Anyway, in a model like this, an object's value is just some locations in memory. Likewise, a string is just some sequence of 8-bit integers in memory. Nearly all manipulation of objects/strings is done via the stack. For example, let's assume you had some classes A and B defined like:
class A {
int x;
int y;
};
class B {
int a;
int b;
};
...and some code like:
A a {1, 2};
B b {3, 4};
a.x += b.a;
The initialization would mean values in the executable file loaded into the memory locations assigned to a and b. The addition could then produce code something like this:
push immediate a.x // put &a.x on top of stack
dupe // copy address to next lower stack position
load // load value from a.x
push immediate b.a // put &b.a on top of stack
load // load value from b.a
add // add two values
store // store back to a.x using address placed on stack with `dupe`
Assuming one byte for each instruction proper, we end up around 23 bytes for the sequence as a whole, 16 bytes of which are addresses. If we use 32-bit addressing instead of 64-bit, we can reduce that by 8 bytes (i.e., a total of 15 bytes).
The most obvious thing to keep in mind is that the virtual machine implemented by a typical byte-code interpreter (or similar) isn't all that different from a "real" machine implemented in hardware. You might add some instructions that are important to the model you're trying to implement (e.g., the JVM includes instructions to directly support its security model), or you might leave out a few if you only want to support languages that don't include them (e.g., I suppose you could leave out a few like xor if you really wanted to). You also need to decide what sort of virtual machine you're going to support. What I've portrayed above is stack-oriented, but you can certainly do a register-oriented machine if you prefer.
Either way, most of object access, string storage, etc., comes down to them being locations in memory. The machine will retrieve data from those locations into the stack/registers, manipulate as appropriate, and store back to the locations of the destination object(s).
Bytecode interpreters that I'm familiar with do this using constant tables. When the compiler is generating bytecode for a chunk of source, it is also generating a little constant table that rides along with that bytecode. (For example, if the bytecode gets stuffed into some kind of "function" object, the constant table will go in there too.)

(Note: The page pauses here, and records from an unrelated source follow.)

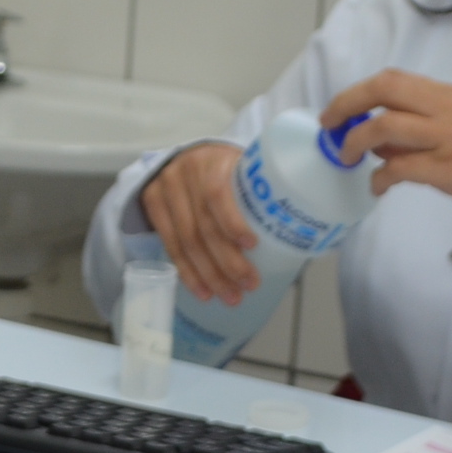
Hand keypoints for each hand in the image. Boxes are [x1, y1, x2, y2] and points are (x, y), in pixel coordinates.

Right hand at [139, 142, 255, 305]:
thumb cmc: (227, 168)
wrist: (188, 156)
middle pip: (203, 224)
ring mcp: (164, 188)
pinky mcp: (151, 203)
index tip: (252, 246)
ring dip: (209, 274)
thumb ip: (260, 190)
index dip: (232, 222)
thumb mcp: (243, 167)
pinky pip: (170, 246)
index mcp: (212, 161)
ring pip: (186, 240)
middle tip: (248, 285)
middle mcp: (183, 172)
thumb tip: (300, 231)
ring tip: (230, 296)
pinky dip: (188, 272)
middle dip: (227, 261)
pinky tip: (203, 290)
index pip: (217, 193)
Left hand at [323, 69, 451, 232]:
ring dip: (356, 142)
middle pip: (385, 90)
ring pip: (386, 126)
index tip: (337, 110)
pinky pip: (400, 167)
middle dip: (346, 104)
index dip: (357, 92)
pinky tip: (378, 187)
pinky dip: (380, 178)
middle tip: (329, 127)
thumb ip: (422, 127)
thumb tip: (374, 137)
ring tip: (347, 159)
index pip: (395, 79)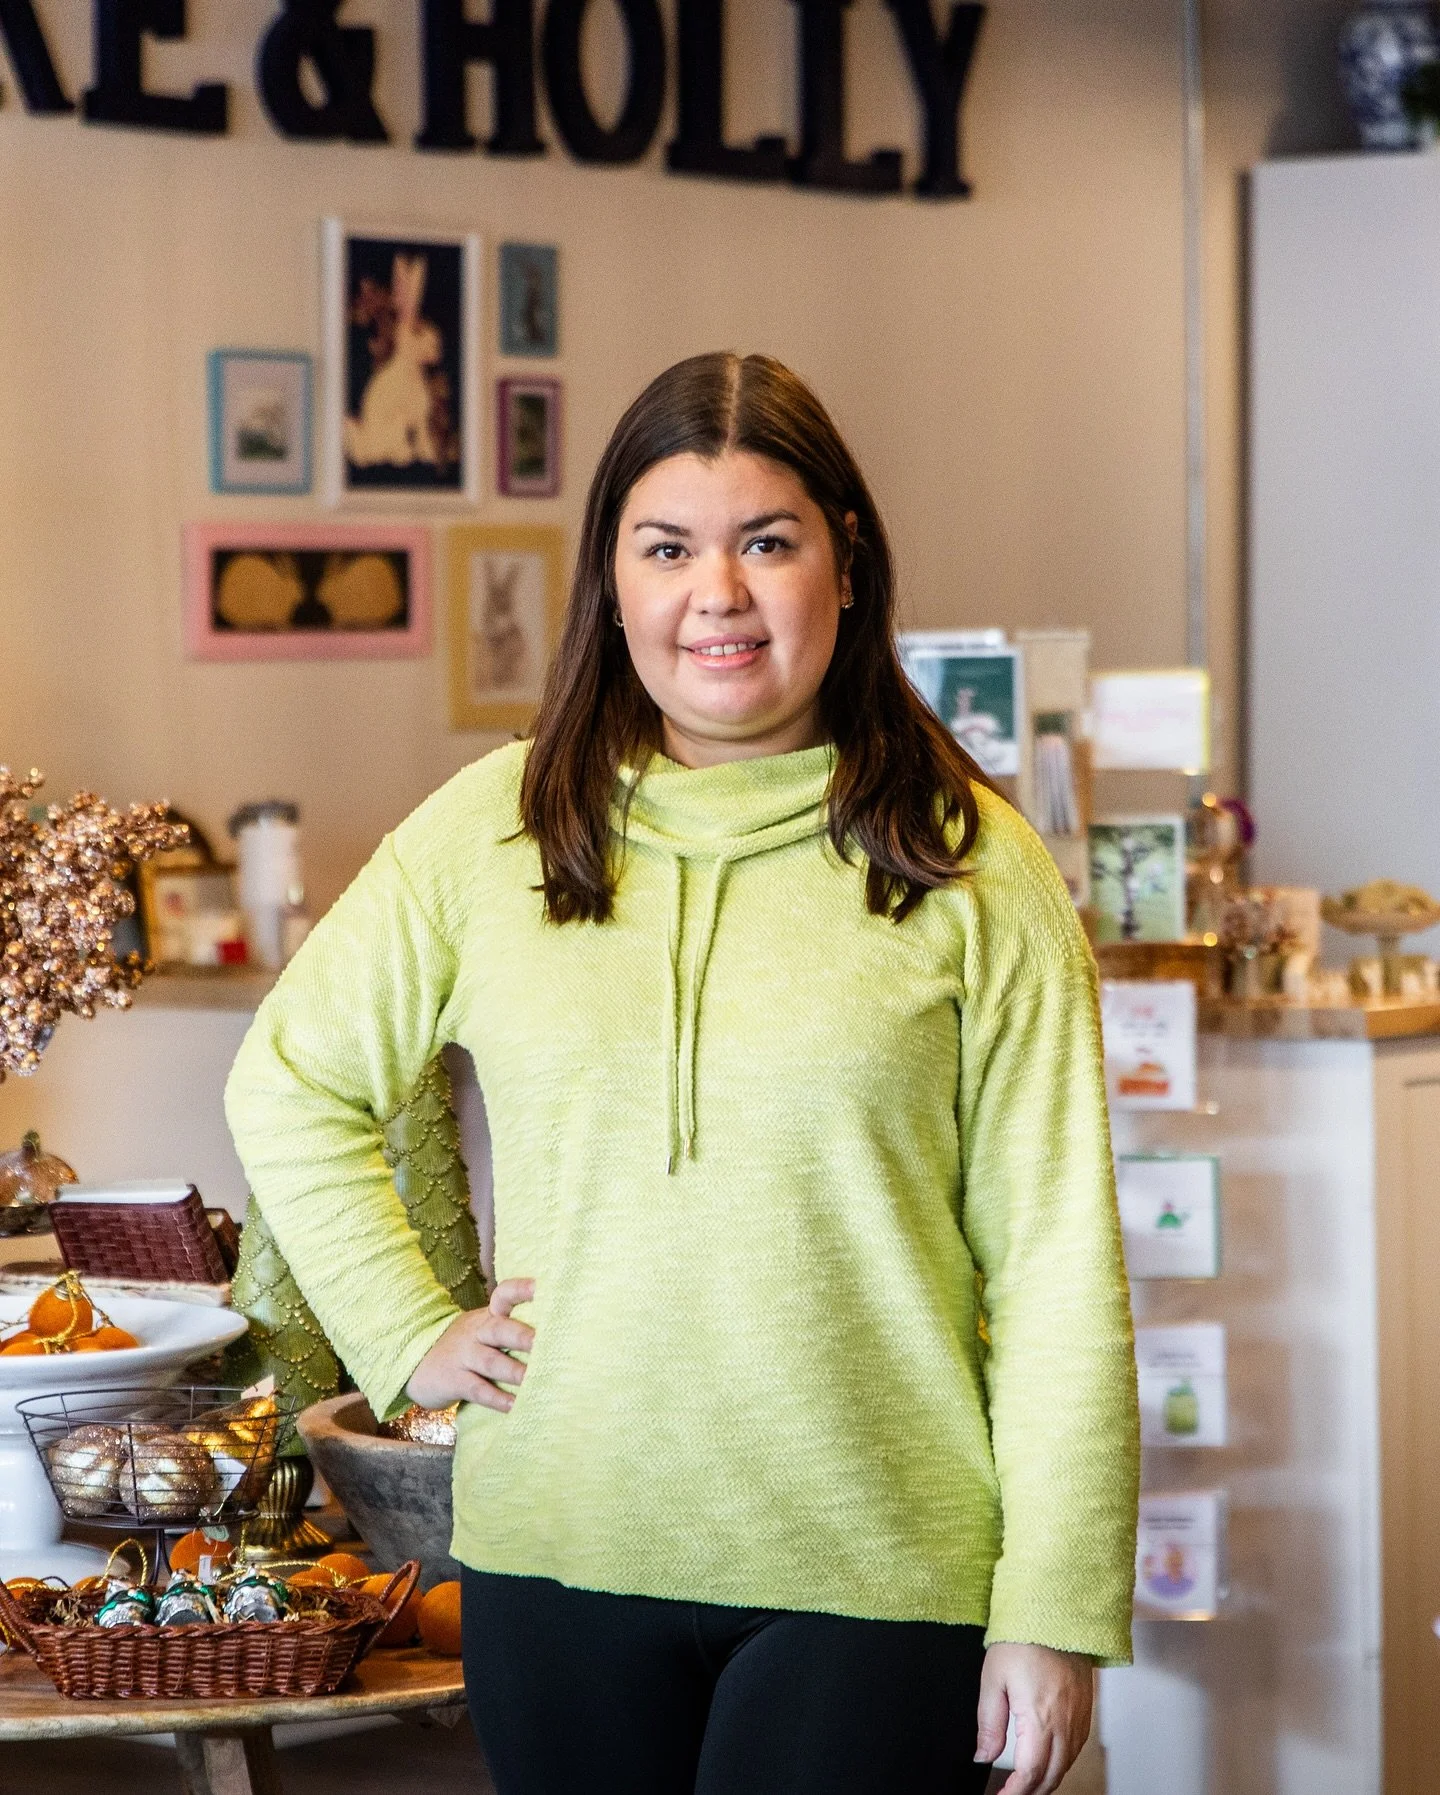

Any time the compiler encounters a literal like a string or a number, it creates an actual runtime object for the value that the interpreter can work with. It adds that to the constant table and gets the index where the value was added. Then it emits something like a LOAD_CONSTANT instruction that has an argument whose value is the index in the constant table.
Here's an example:
static void string(Compiler* compiler, int allowAssignment)
{
// Define a constant for the literal.
int constant = addConstant(compiler, wrenNewString(compiler->parser->vm,
compiler->parser->currentString, compiler->parser->currentStringLength));
// Compile the code to load the constant.
emit(compiler, CODE_CONSTANT);
emit(compiler, constant);
}
At runtime, to implement a LOAD_CONSTANT instruction, you just decode the argument, and pull the object out of the constant table.
Here's an example:
CASE_CODE(CONSTANT):
PUSH(frame->fn->constants[READ_ARG()]);
DISPATCH();
For things like small numbers and frequently used values like true and null, you may devote dedicated instructions to them, but that's just an optimization.